Vallely retracted most of that claim three days later -- though, of course, that's not how WND's Art Moore put it in a Nov. 8 article. Rather, Moore wrote that Vallely "clarified the number of occasions Wilson mentioned his wife's status ... [a]fter recalling further over the weekend his contacts with Wilson." Vallely is now claiming that Wilson mentioned his wife's occupation only once and "that it likely occurred some time in the late summer or early fall of 2002."
-- Another Nov. 8 WND article (this one unbylined) notes a claim that National Review contributor Victor Davis Hanson said that Wilson had told him of his wife's occupation in a pre-outing green-room conversation. WND added: "But contrary to a report, Hanson said Wilson did not disclose his wife's CIA employment."
Whose mystierous "report" is WND debunking? One by radio host John Batchelor -- on whose show Vallely made his original, mostly retracted claim, Media Matters notes.

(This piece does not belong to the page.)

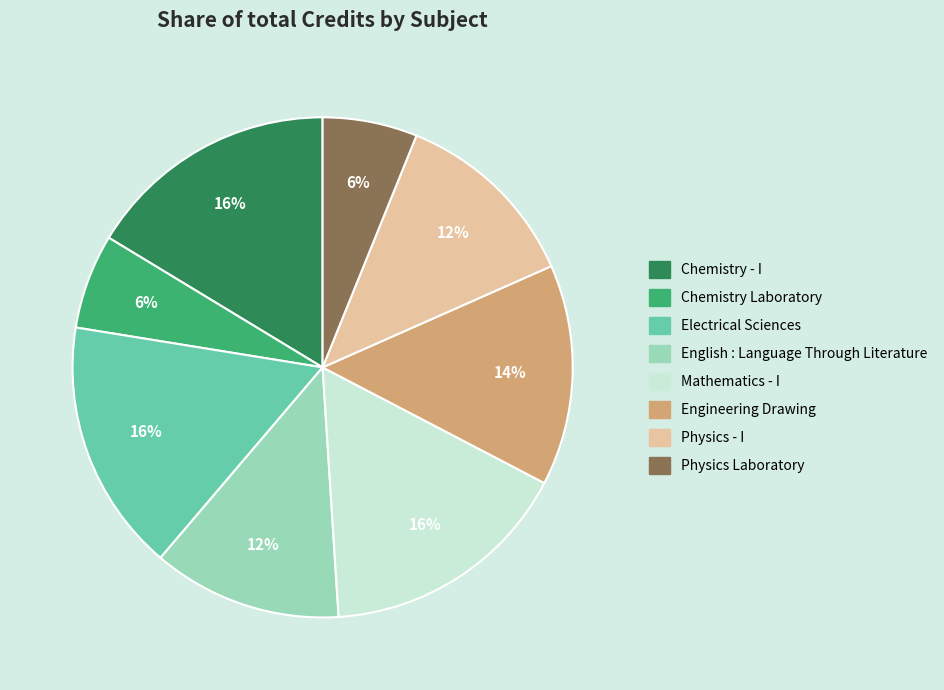

To the nearest percent, what is the combined percentage of Engineering Drawing and English : Language Through Literature?

27%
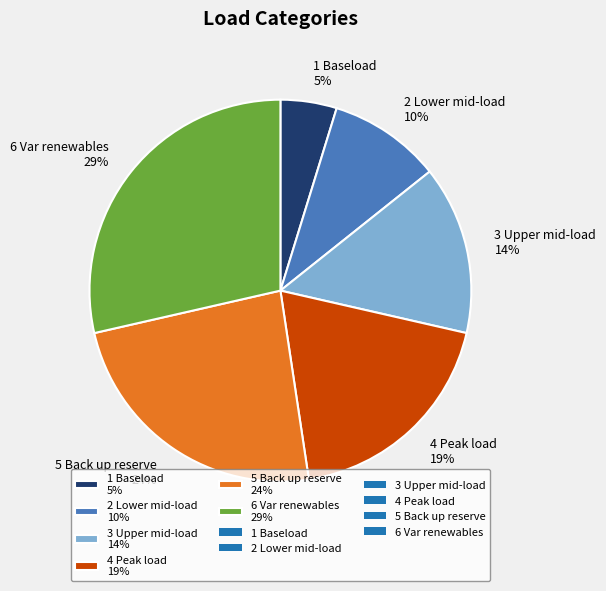

Which category has the smallest portion of the pie?

1 Baseload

-- That same article also quotes Vallely as saying that "There's no personal vendetta here" against Wilson. But WND has never reported Vallely's background. As Media Matters details, Vallely is an official at the conservative Center for Security Policy, whose current president is Washington Times columnist Frank J. Gaffney Jr. Current and former CSP advistory board members include Former Defense Policy Board chairman Richard Perle, and radio host and former Secretary of Education Bill Bennett, Secretary of Defense Donald H. Rumsfeld, former deputy secretary of defense Paul Wolfowitz, and former undersecretary of defense for policy Douglas J. Feith.
There's a lot of this story WND has not told or otherwise made clear to its readers.